Sein ererbter Überlebensinstinkt trieb ihn zum Handeln, ohne daß er über jede seiner Bewegungen nachzudenken brauchte; er tat automatisch das, was nötig war. Diese animalische Instinktsicherheit hatte er seit seinem Militäreinsatz vor fast zehn Jahren nicht mehr verspürt.

Bemüht, die verräterische Bewegung im Gebüsch rechts von ihm im Auge zu behalten, entledigte er sich des Rucksacks, behielt nur die Waffe und hetzte den steilen Pfad hinauf. Der Retriever rannte hinter ihm her. Aber so schnell er auch war, er war nicht schnell genug, um den unbekannten Feind zu überholen. Als ihm klar wurde, daß die Kreatur den Pfad ein gutes Stück weiter oben erreichen würde, gab er noch einen Warn-schuß ab, der aber diesmal den Widersacher weder erschreckte noch vom Weg abbrachte. Zweimal feuerte er in die Büsche selbst, dorthin, wo sich Bewegung zeigte, ohne Rücksicht darauf, ob das dort ein Mensch war. Und es wirkte. Er glaubte nicht, daß er getroffen hatte, aber er hatte ihm endlich Angst gemacht, und es wandte sich in eine andere Richtung.

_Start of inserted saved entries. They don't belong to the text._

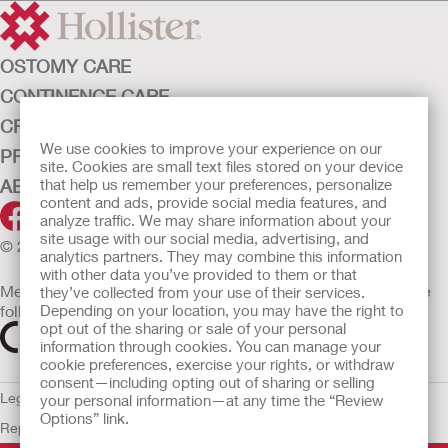
OSTOMY CARE
CONTINENCE CARE
CRITICAL CARE
We use cookies to improve your experience on our
PRODUCTS
site. Cookies are small text files stored on your device
ABOUT HOLLISTER INCORPORATED
that help us remember your preferences, personalize
content and ads, provide social media features, and
analyze traffic. We may share information about your
site usage with our social media, advertising, and
© 2026 Hollister Incorporated
analytics partners. They may combine this information
with other data you’ve provided to them or that
Medical devices sold in the EU are marked with either of the
they’ve collected from your use of their services.
following symbols, as appropriate
Depending on your location, you may have the right to
opt out of the sharing or sale of your personal
information through cookies. You can manage your
cookie preferences, exercise your rights, or withdraw
consent—including opting out of sharing or selling
Legal Information
Privacy Policy
Cookie Usage
ULC Gender Pay
your personal information—at any time the “Review
Options” link.
Report
EU Whistleblower Notice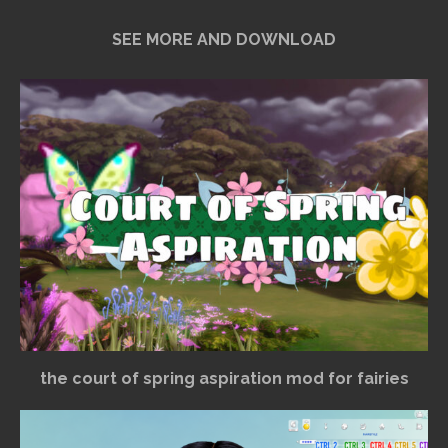
SEE MORE AND DOWNLOAD
the court of spring aspiration mod for fairies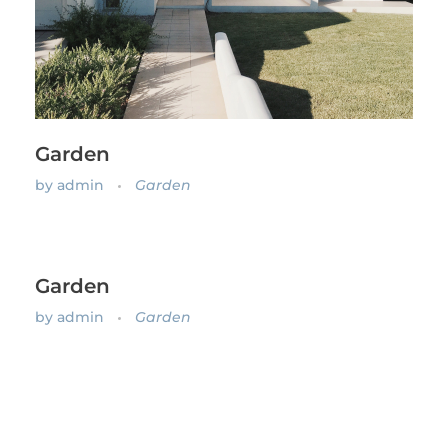
Garden
by
admin
Garden
Garden
by
admin
Garden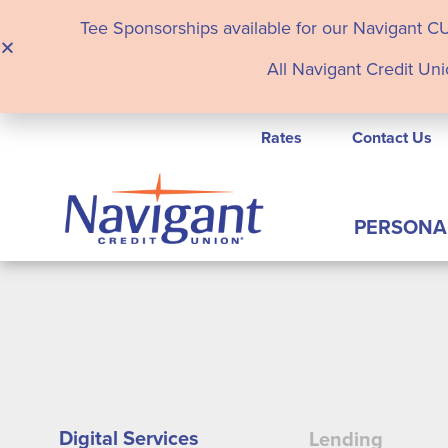
Tee Sponsorships available for our Navigant C
All Navigant Credit Uni
Rates
Contact Us
PERSONA
Digital Services
Lending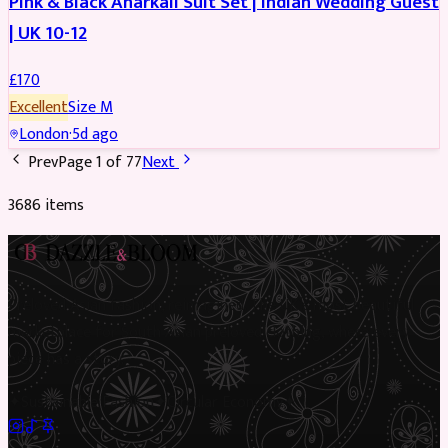
Pink & Black Anarkali Suit Set | Indian Wedding Guest
| UK 10-12
£
170
Excellent
Size
M
London
·
5d ago
Prev
Page
1
of
77
Next
3686
item
s
Preloved Asian fashion, reimagined. The UK’s most beautiful
marketplace for South Asian preloved clothing, where every
piece has a story.
✦
Sustainable Fashion
✦
Circular Economy
✦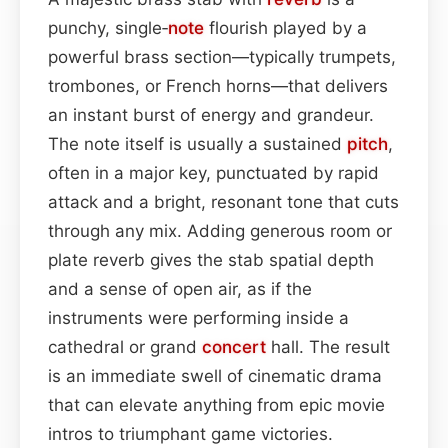
punchy, single‑
note
flourish played by a
powerful brass section—typically trumpets,
trombones, or French horns—that delivers
an instant burst of energy and grandeur.
The note itself is usually a sustained
pitch
,
often in a major key, punctuated by rapid
attack and a bright, resonant tone that cuts
through any mix. Adding generous room or
plate reverb gives the stab spatial depth
and a sense of open air, as if the
instruments were performing inside a
cathedral or grand
concert
hall. The result
is an immediate swell of cinematic drama
that can elevate anything from epic movie
intros to triumphant game victories.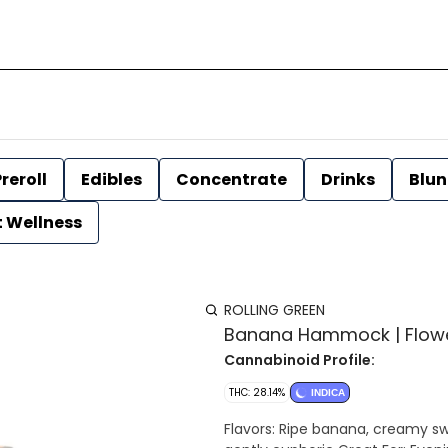
reroll
Edibles
Concentrate
Drinks
Blun
t Wellness
ROLLING GREEN
Banana Hammock | Flower 
Cannabinoid Profile:
THC: 28.14%
INDICA
Flavors: Ripe banana, creamy sweetness, warm 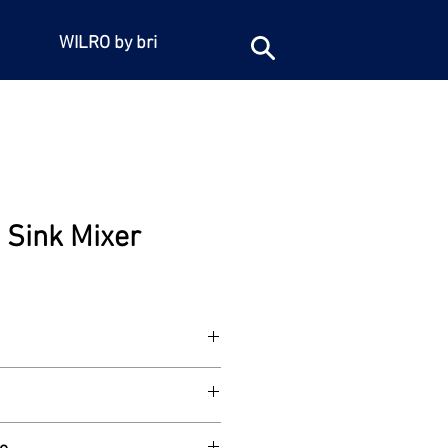
WILRO by bri
e Sink Mixer
er. Heavy duty, with aerated swivel
e adjustable centre connection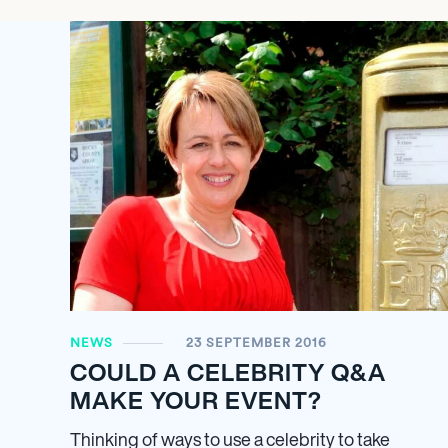
NEWS
23 SEPTEMBER 2016
COULD A CELEBRITY Q&A
MAKE YOUR EVENT?
Thinking of ways to use a celebrity to take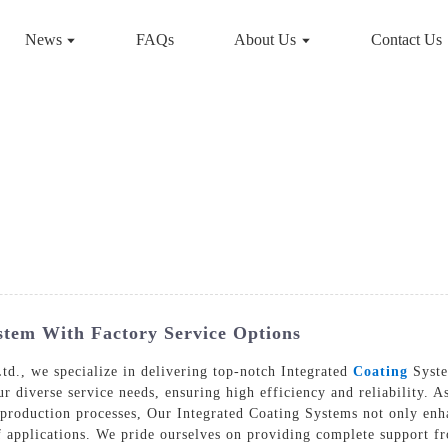
News
FAQs
About Us
Contact Us
stem With Factory Service Options
d., we specialize in delivering top-notch Integrated
Coating
Syste
r diverse service needs, ensuring high efficiency and reliability. As
production processes, Our Integrated Coating Systems not only enha
f applications. We pride ourselves on providing complete support fr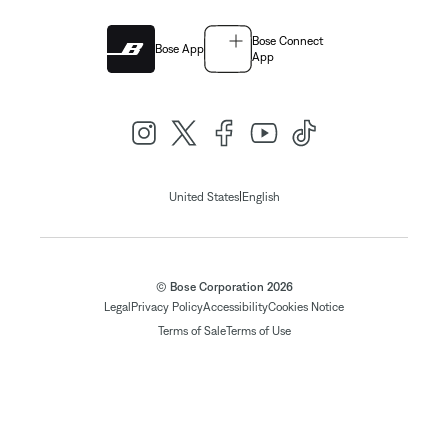
Bose Connect
Bose App
App
|
United States
English
© Bose Corporation 2026
Legal
Privacy Policy
Accessibility
Cookies Notice
Terms of Sale
Terms of Use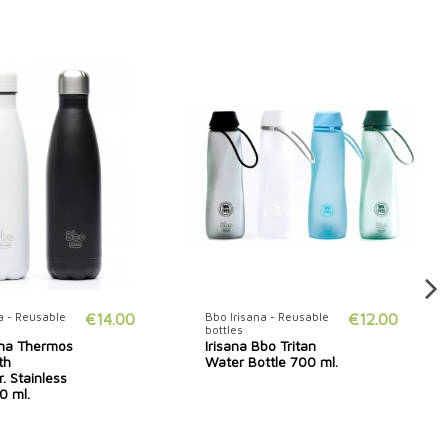
a - Reusable
€14.00
Bbo Irisana - Reusable
€12.00
bottles
ana Thermos
Irisana Bbo Tritan
th
Water Bottle 700 ml.
. Stainless
0 ml.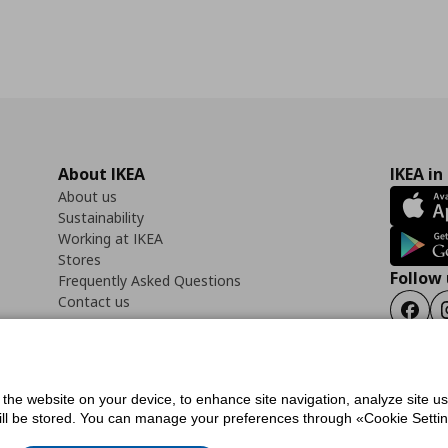
About IKEA
IKEA in
About us
Sustainability
Working at IKEA
Stores
Follow 
Frequently Asked Questions
Contact us
Faceb
f the website on your device, to enhance site navigation, analyze site u
ility Statement
Cookies preferences
Terms of use
General Data Protection Polic
will be stored. You can manage your preferences through «Cookie Setting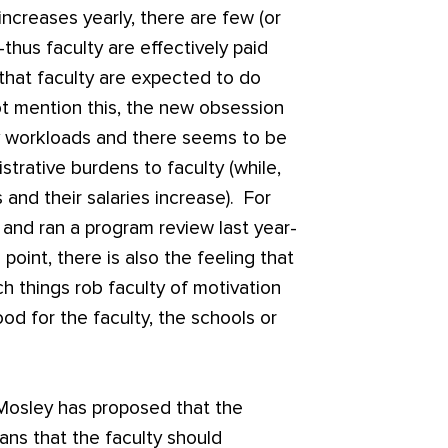
 increases yearly, there are few (or
thus faculty are effectively paid
 that faculty are expected to do
t mention this, the new obsession
y workloads and there seems to be
strative burdens to faculty (while,
 and their salaries increase). For
and ran a program review last year-
 point, there is also the feeling that
ch things rob faculty of motivation
ood for the faculty, the schools or
, Mosley has proposed that the
eans that the faculty should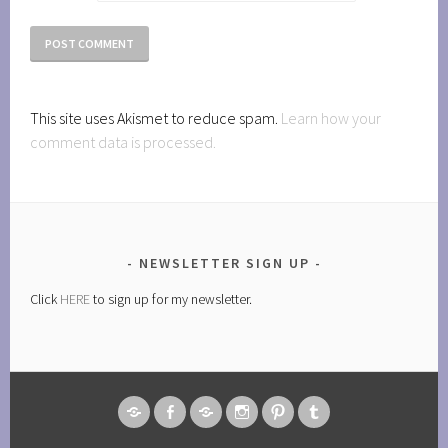
This site uses Akismet to reduce spam.
Learn how your
comment data is processed.
NEWSLETTER SIGN UP
Click
HERE
to sign up for my newsletter.
AMAZON
FACEBOOK
GOODREADS
INSTAGRAM
PINTEREST
TUMBLR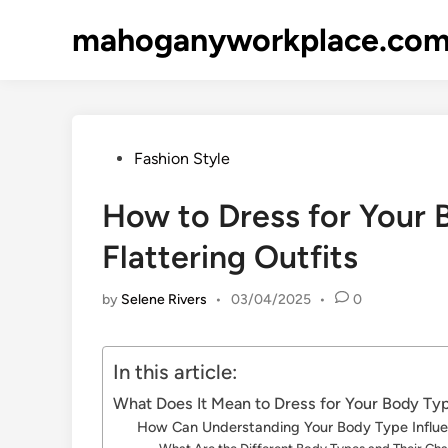
Skip
mahoganyworkplace.co
to
content
Posted
Fashion Style
in
How to Dress for Your B
Flattering Outfits
by
Selene Rivers
•
03/04/2025
•
0
In this article:
What Does It Mean to Dress for Your Body Ty
How Can Understanding Your Body Type Influ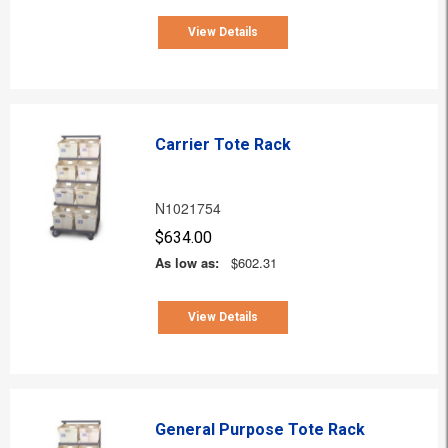
View Details
Carrier Tote Rack
N1021754
$634.00
As low as:
$602.31
View Details
General Purpose Tote Rack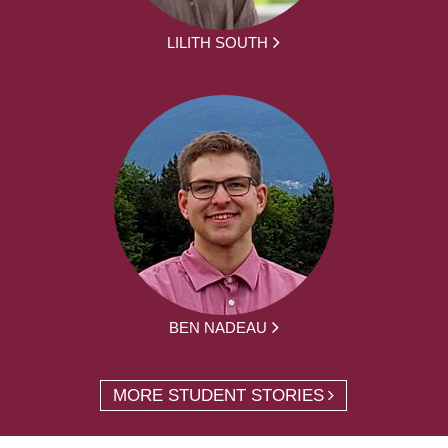
LILITH SOUTH
BEN NADEAU
MORE STUDENT STORIES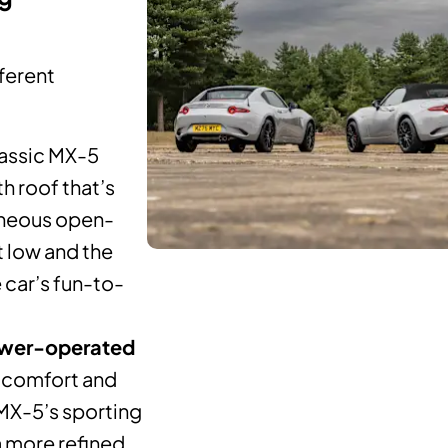
fferent
lassic MX-5
h roof that’s
taneous open-
 low and the
 car’s fun-to-
wer-operated
, comfort and
 MX-5’s sporting
a more refined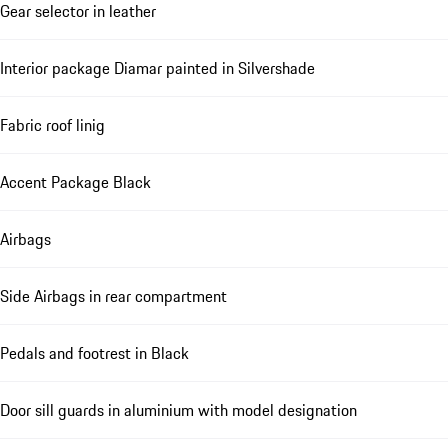
Gear selector in leather
Interior package Diamar painted in Silvershade
Fabric roof linig
Accent Package Black
Airbags
Side Airbags in rear compartment
Pedals and footrest in Black
Door sill guards in aluminium with model designation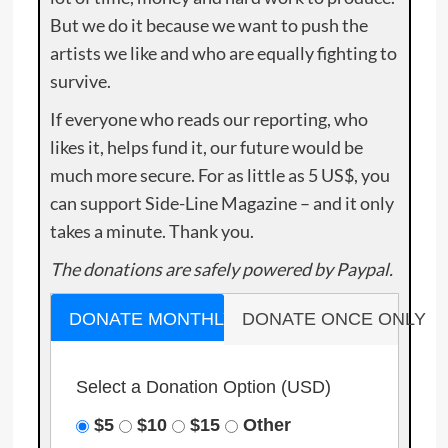
But we do it because we want to push the
artists we like and who are equally fighting to
survive.
If everyone who reads our reporting, who
likes it, helps fund it, our future would be
much more secure. For as little as 5 US$, you
can support Side-Line Magazine – and it only
takes a minute. Thank you.
The donations are safely powered by Paypal.
DONATE MONTHLY
DONATE ONCE ONLY
Select a Donation Option
(USD)
$5
$10
$15
Other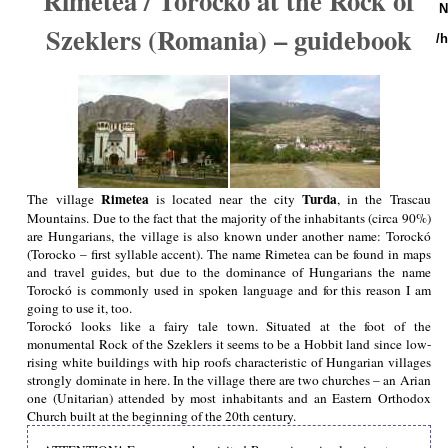
Rimetea / Torocko at the Rock of
N
Szeklers (Romania) – guidebook
/
Rimetea
Turda
The village
is located near the city
, in the Trascau
Mountains. Due to the fact that the majority of the inhabitants (circa 90%)
are Hungarians, the village is also known under another name: Torockó
(Torocko – first syllable accent). The name Rimetea can be found in maps
and travel guides, but due to the dominance of Hungarians the name
Torockó is commonly used in spoken language and for this reason I am
going to use it, too.
Torockó looks like a fairy tale town. Situated at the foot of the
monumental Rock of the Szeklers it seems to be a Hobbit land since low-
rising white buildings with hip roofs characteristic of Hungarian villages
strongly dominate in here. In the village there are two churches – an Arian
one (Unitarian) attended by most inhabitants and an Eastern Orthodox
Church built at the beginning of the 20th century.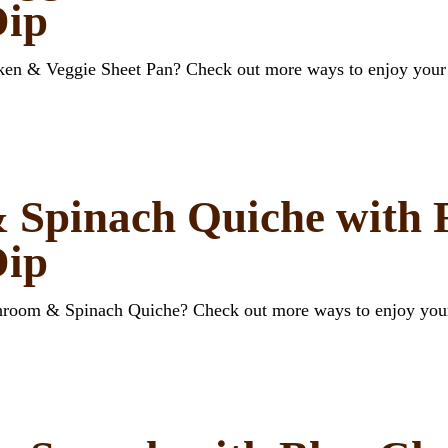
Dip
cken & Veggie Sheet Pan? Check out more ways to enjoy your
Spinach Quiche with F
Dip
shroom & Spinach Quiche? Check out more ways to enjoy you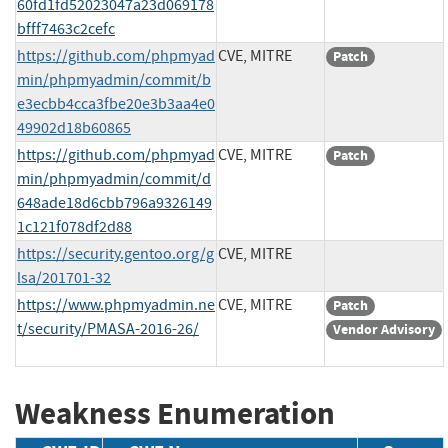
60fd1fd52023047a23d069178
bfff7463c2cefc
https://github.com/phpmyad
CVE, MITRE
Patch
min/phpmyadmin/commit/b
e3ecbb4cca3fbe20e3b3aa4e0
49902d18b60865
https://github.com/phpmyad
CVE, MITRE
Patch
min/phpmyadmin/commit/d
648ade18d6cbb796a9326149
1c121f078df2d88
https://security.gentoo.org/g
CVE, MITRE
lsa/201701-32
https://www.phpmyadmin.ne
CVE, MITRE
Patch
t/security/PMASA-2016-26/
Vendor Advisory
Weakness Enumeration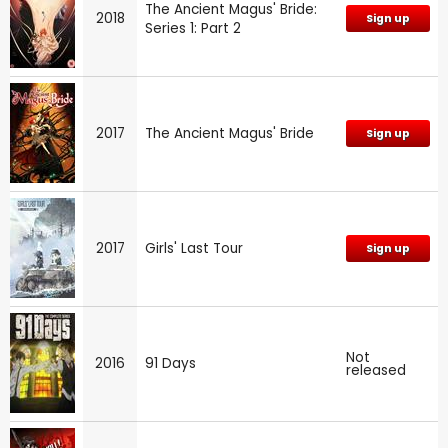
The Ancient Magus' Bride:
2018
Sign up
Series 1: Part 2
2017
The Ancient Magus' Bride
Sign up
2017
Girls' Last Tour
Sign up
Not
2016
91 Days
released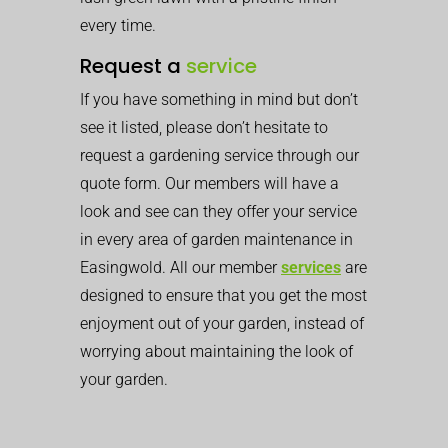
every time.
Request a
service
If you have something in mind but don’t
see it listed, please don’t hesitate to
request a gardening service through our
quote form. Our members will have a
look and see can they offer your service
in every area of garden maintenance in
Easingwold. All our member
services
are
designed to ensure that you get the most
enjoyment out of your garden, instead of
worrying about maintaining the look of
your garden.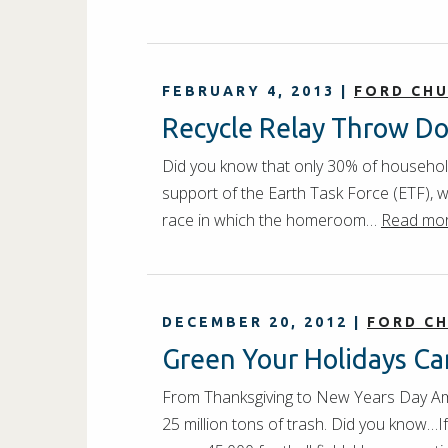
FEBRUARY 4, 2013
|
FORD CH
Recycle Relay Throw D
Did you know that only 30% of househol
support of the Earth Task Force (ETF), we
race in which the homeroom…
Read mor
DECEMBER 20, 2012
|
FORD C
Green Your Holidays C
From Thanksgiving to New Years Day Am
25 million tons of trash. Did you know…I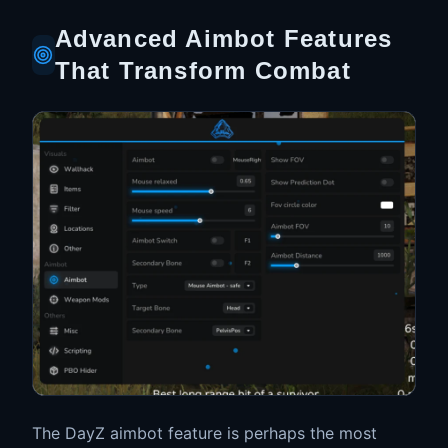
Advanced Aimbot Features
That Transform Combat
The DayZ aimbot feature is perhaps the most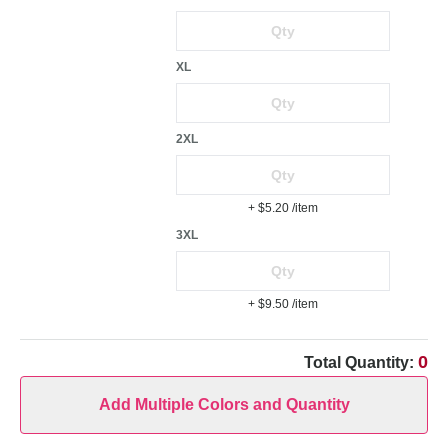
XL
2XL
+ $5.20
/item
3XL
+ $9.50
/item
0
Total Quantity:
Add Multiple Colors and Quantity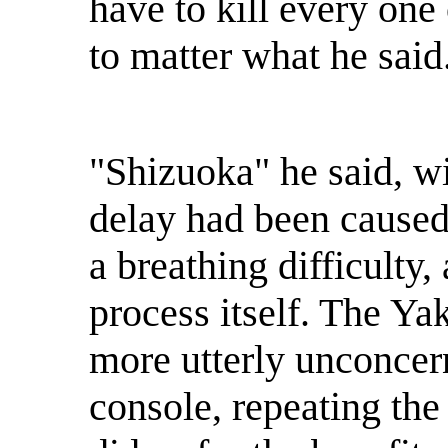
have to kill every one
to matter what he said.
"Shizuoka" he said, wit
delay had been caused 
a breathing difficulty,
process itself. The Ya
more utterly unconcer
console, repeating the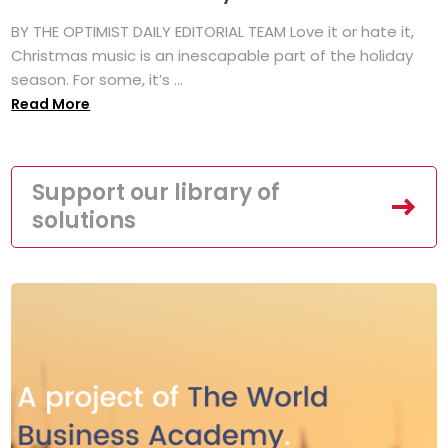
BY THE OPTIMIST DAILY EDITORIAL TEAM Love it or hate it,
Christmas music is an inescapable part of the holiday
season. For some, it’s ...
Read More
Support our library of
solutions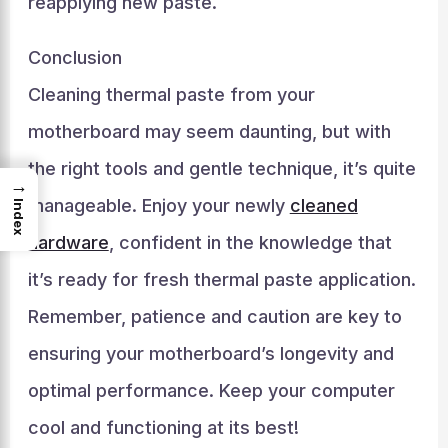
reapplying new paste.
Conclusion
Cleaning thermal paste from your
motherboard may seem daunting, but with
the right tools and gentle technique, it’s quite
→
manageable. Enjoy your newly
cleaned
Index
hardware
, confident in the knowledge that
it’s ready for fresh thermal paste application.
Remember, patience and caution are key to
ensuring your motherboard’s longevity and
optimal performance. Keep your computer
cool and functioning at its best!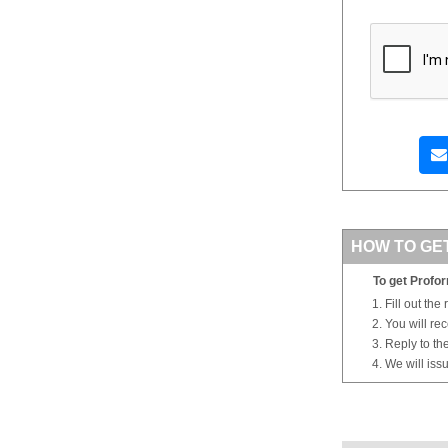
HOW TO GE
To get Profor
Fill out the
You will re
Reply to th
We will iss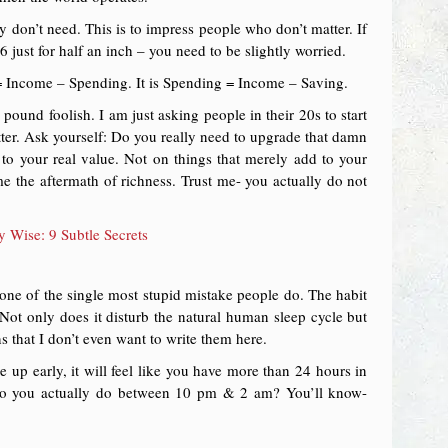
 don’t need. This is to impress people who don’t matter. If
just for half an inch – you need to be slightly worried.
 = Income – Spending. It is Spending = Income – Saving.
ound foolish. I am just asking people in their 20s to start
ter. Ask yourself: Do you really need to upgrade that damn
to your real value. Not on things that merely add to your
 the aftermath of richness. Trust me- you actually do not
Wise: 9 Subtle Secrets
 one of the single most stupid mistake people do. The habit
. Not only does it disturb the natural human sleep cycle but
 that I don’t even want to write them here.
up early, it will feel like you have more than 24 hours in
 do you actually do between 10 pm & 2 am? You’ll know-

Travis rannte weiter, wollte unbedingt den Canyonrand erreichen, wo entlang des Kammes die Bäume weniger dicht standen, das Buschwerk spärlich wuchs und das grell einfallende Sonnenlicht keinen schützenden Schatten zuließ.

Als er ein paar Minuten später den Grat erreichte, war er völlig außer Atem. Seine Waden und Schenkel brannten. Sein Herz schlug so heftig, daß es ihn nicht überrascht hätte, wenn ein anderer Bergkamm das Echo des Herzschlags aufgenommen und es ihm quer über den Canyon hinweg zurückgeworfen hätte.

Hier war die Stelle, wo er Rast gemacht und ein paar Oreos gegessen hatte. Die Klapperschlange, die sich vorhin auf einer großen Felsplatte gesonnt hatte, war verschwunden.